Les architectes, comme détenteurs d’un savoir symbolisé par un diplôme, et détenteurs d’un pouvoir, parce que l’Ordre, vivent un paradoxe, où la reconnaissance pécuniaire de leur métier laisse pourtant à désirer pour nombre d’entre eux. L’instabilité du marché fait qu’ils semblent se braquer, à chaque fois qu’une crise du bâtiment se pointe, contre toute tentative de reconnaissance du métier d’architecte d’intérieur, spécialité qu’ils exercent souvent eux-mêmes.
Les architectes d’intérieur, lorsqu’ils sont diplômés, sont eux aussi détenteurs d’un savoir. Quant à leur pouvoir, – on les a vus parfois s’essayer au lobbying, demander sans y croire, jusque dans les hémicycles parlementaires, que leur profession aussi soit réglementée -, il est pour ainsi dire nul, l’architecture intérieure, ça n’existe pas, tout le monde le sait désormais. Ma copine marxiste pense que si l’architecture intérieure était nationalisée, reconnue comme service public, les questions de pouvoir, de rapport de force ou de concurrence entre travailleurs architectes et travailleurs architectes d’intérieur ne se poseraient pas.
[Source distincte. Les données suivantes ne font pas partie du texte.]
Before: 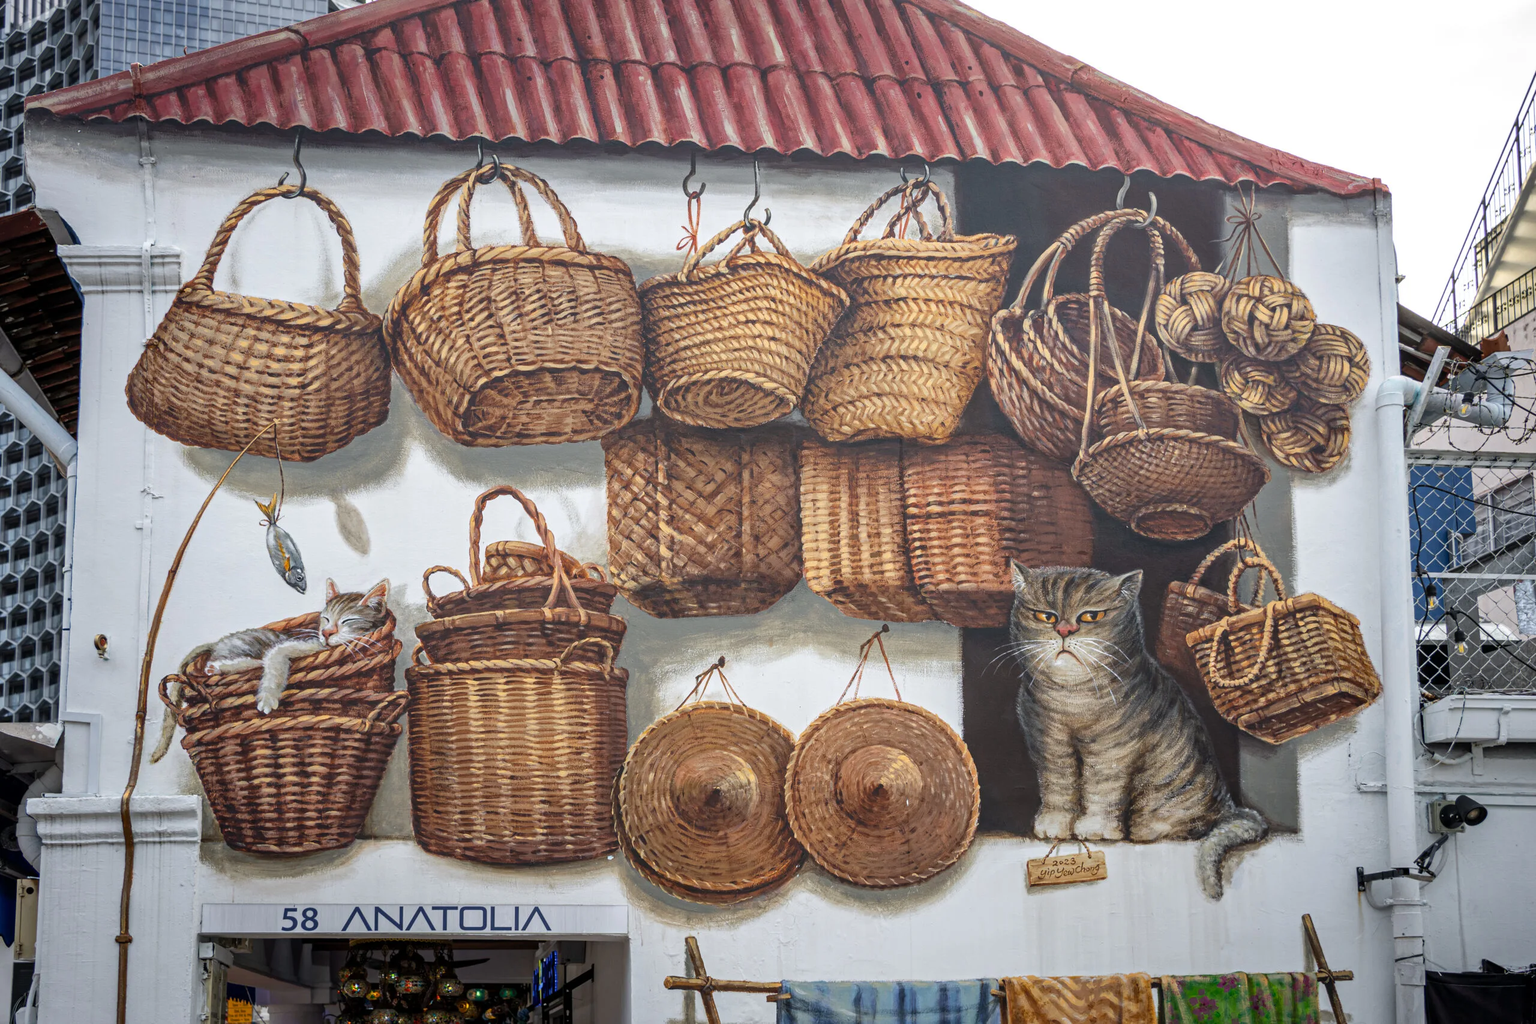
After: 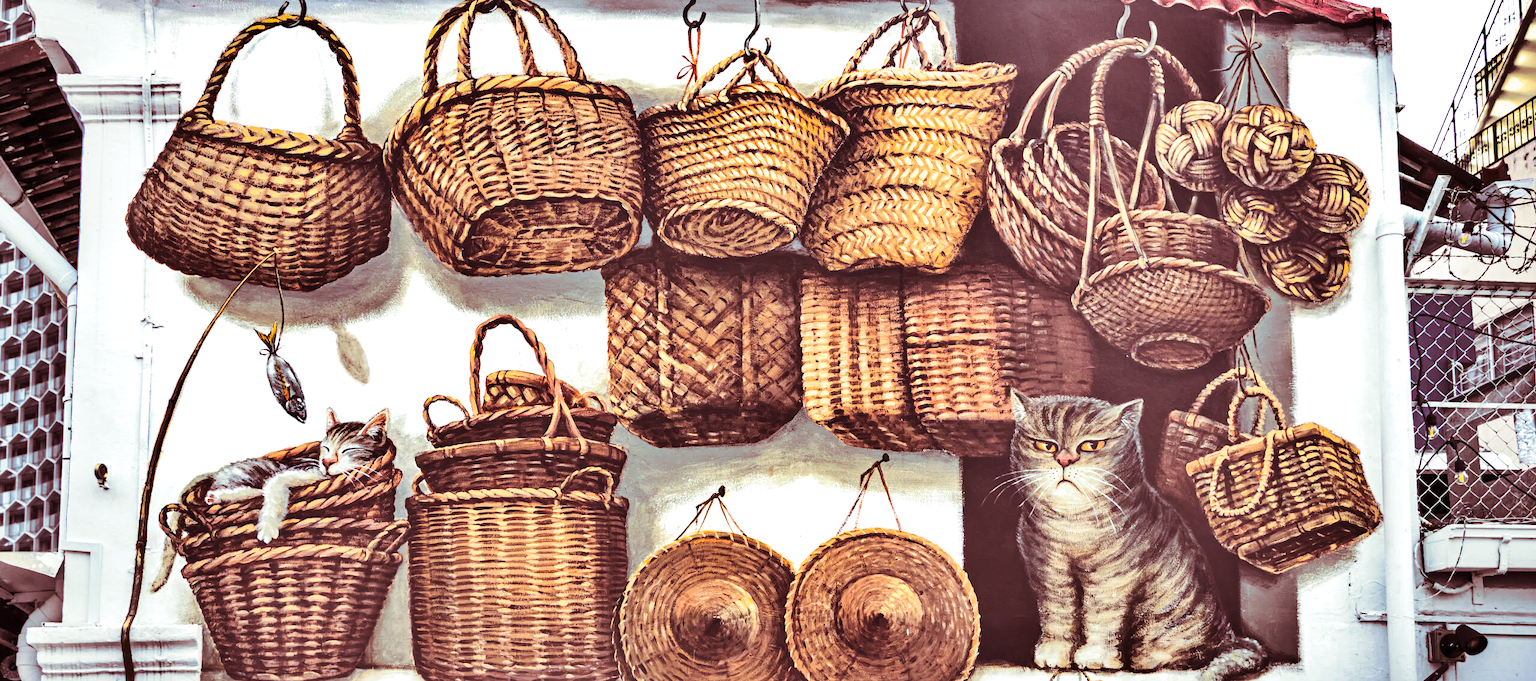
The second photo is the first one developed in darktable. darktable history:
crop: top 16.727%, bottom 16.727%
exposure: black level correction 0, exposure 0.7 EV, compensate exposure bias true, compensate highlight preservation false
split-toning: compress 20%
shadows and highlights: shadows 20.91, highlights -82.73, soften with gaussian
tone curve: curves: ch0 [(0, 0) (0.169, 0.367) (0.635, 0.859) (1, 1)], color space Lab, independent channels, preserve colors none
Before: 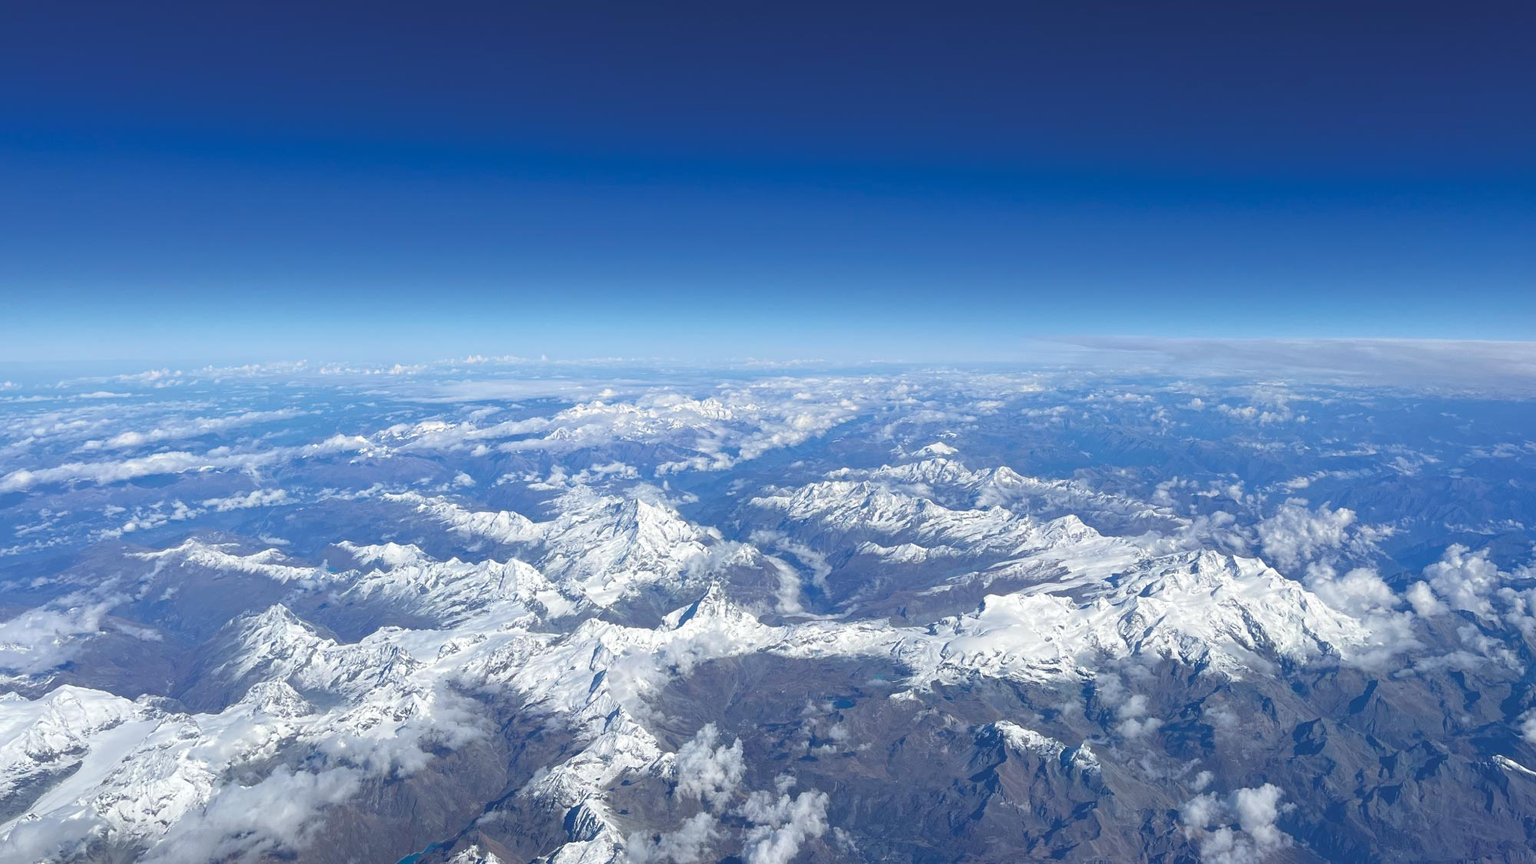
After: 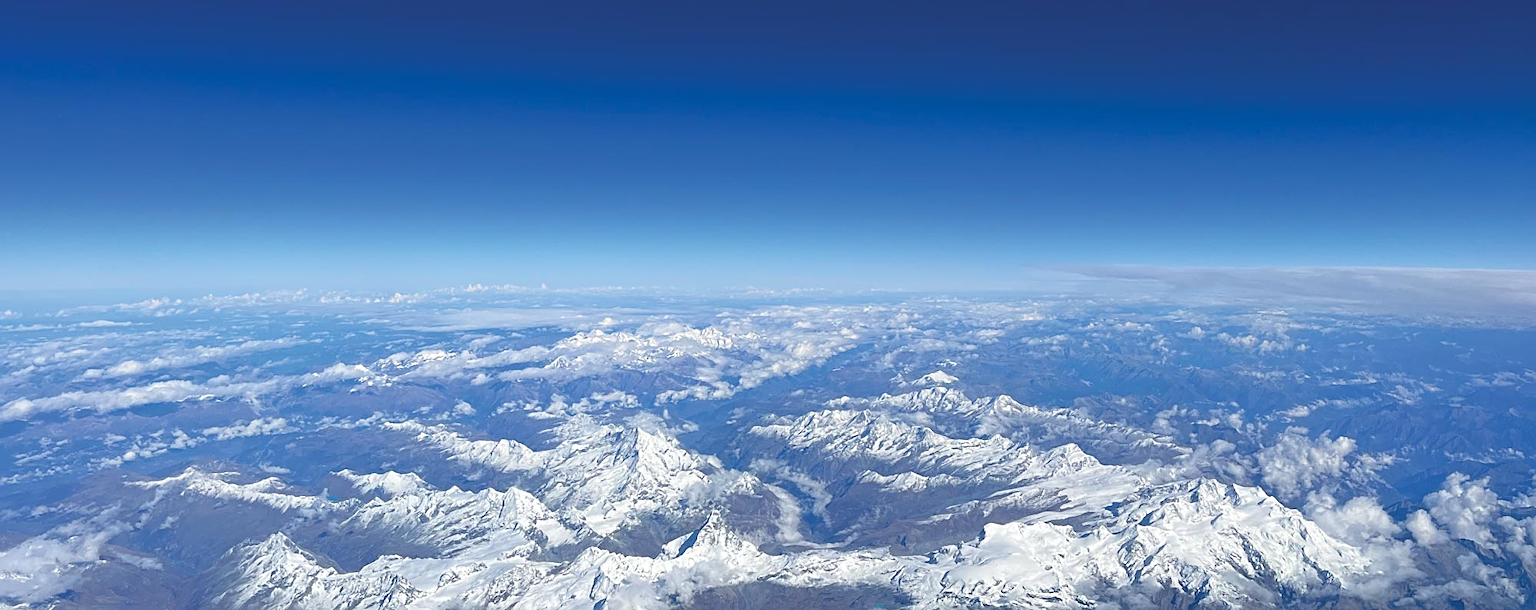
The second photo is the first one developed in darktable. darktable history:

Elle a failli se fâcher quand je lui faisais remarquer que sa proposition était plus soviétique que marxiste, alors on a parlé d’autre chose : on a refilé la métaphore musicale facile, où l’architecture intérieure serait une musique de chambre en variations plus ou moins libres d’une pièce plus costaude ou structurelle du genre symphonique, imposant le thème principal intitulé (Tatata…) l’Architecture !
Les architectes d’intérieur se réconcilieront-ils un jour avec les architectes ? Une croissance économique inespérée du secteur du bâtiment adviendra-t-elle prochainement ? Ce regain de nouveaux chantiers occupera-t-il les architectes au point de laisser vivre les architectes d’intérieur ? La crise du Coronavirus engendrera-t-elle un changement de paradigme tel que toutes ces questions perdront le sens qu’on leur connaît ? Cette série est-elle de pure fiction, tandis que le rade qui sert de décor à cette série à suspens ne survivra peut-être pas au confinement ? C’est ce que vous saurez, peut-être, en lisant la deuxième saison de Proposition pour un positionnement microcosmique à l’usage des architectes d’intérieur, série de l’été, à paraître un de ces quatre.